In this study, we have demonstrated an integrated approach for utilization of microalga Scenedesmus sp. for fabrication of catalytic and antimicrobial silver nanoparticle composite. The algal biomass was harvested from an open raceway pond of 30,000 L scale used for CO2 sequestration. The dried biomass served as a green, nontoxic, reducing and immobilizing agent for synthesis of silver nanoparticles, producing biomass-silver nanoparticle composite. ICP-OES was used to monitor the uptake of silver ions by biomass and subsequent formation of nanoparticles. The composite was calcined at 400 degrees C to fix the nanoparticles and prevent fouling. The calcined biomass-silver nanoparticle (CB-AgNP) composite was characterized using FESEM-EDAX, XRD and TGA. The CB-AgNP composite was used for the first time, as a heterogenous catalyst for reduction of a prominent industrial pollutant, p-nitrophenol. The reduction was carried out in the presence of NaBH4 in aqueous medium under ambient conditions. Batch experiments were conducted to evaluate the effect of calcination temperature, load of material and its reusability, on the catalytic efficiency of material. It was found that as low as 5 mg mL(-1) CB-AgNP material reduced more than 80% and 95% of p-nitrophenol within 1 min and 15 min of exposure, respectively. Rate of PNP reduction was 0.60 mg L-1 min(-1). The composite was easily recovered and reused for continuous batches of p-nitrophenol reduction.
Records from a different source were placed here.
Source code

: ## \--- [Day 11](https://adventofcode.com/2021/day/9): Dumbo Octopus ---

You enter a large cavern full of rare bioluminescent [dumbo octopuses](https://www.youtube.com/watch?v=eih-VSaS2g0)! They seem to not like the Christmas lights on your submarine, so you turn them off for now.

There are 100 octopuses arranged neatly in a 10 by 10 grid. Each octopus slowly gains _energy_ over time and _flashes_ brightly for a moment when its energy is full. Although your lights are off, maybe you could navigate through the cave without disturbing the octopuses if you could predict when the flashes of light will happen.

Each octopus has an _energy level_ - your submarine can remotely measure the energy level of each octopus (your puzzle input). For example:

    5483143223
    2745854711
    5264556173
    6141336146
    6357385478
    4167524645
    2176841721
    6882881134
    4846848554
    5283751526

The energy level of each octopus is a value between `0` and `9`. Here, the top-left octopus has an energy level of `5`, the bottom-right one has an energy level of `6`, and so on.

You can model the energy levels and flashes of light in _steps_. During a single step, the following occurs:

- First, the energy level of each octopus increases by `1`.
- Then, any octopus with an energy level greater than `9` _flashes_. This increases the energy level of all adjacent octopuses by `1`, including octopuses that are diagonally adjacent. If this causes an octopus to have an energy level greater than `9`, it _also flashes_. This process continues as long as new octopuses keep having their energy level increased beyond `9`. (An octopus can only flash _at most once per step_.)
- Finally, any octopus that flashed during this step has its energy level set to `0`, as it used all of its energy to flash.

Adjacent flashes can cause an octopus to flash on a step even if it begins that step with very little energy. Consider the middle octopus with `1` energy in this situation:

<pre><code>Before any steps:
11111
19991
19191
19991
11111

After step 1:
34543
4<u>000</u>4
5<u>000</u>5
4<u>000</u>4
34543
The efficiency of catalysis decreased with ten cycles of reuse; however, with an intermittent overnight water wash, the material regained its catalytic activity. Furthermore, the CB-AgNP composite also possessed excellent antimicrobial activity against pathogenic microbes. Two strains each of gram + ve and gram - ve bacteria and three strains of pathogenic fungi were used in the antimicrobial studies using well diffusion method and it was found to be active against all the microbes. The CB-AgNP composite is a potential candidate for a reusable heterogenous catalyst for designing continuous flow system for remediation of industrial effluents rich in p-nitrophenol. Its efficacy against common pathogenic bacteria and fungi can be harnessed for simultaneous antimicrobial treatment of the water. Moreover, this antimicrobial property will further inhibit the biofouling and eventual clogging of the material used in a packed column when used for water treatment.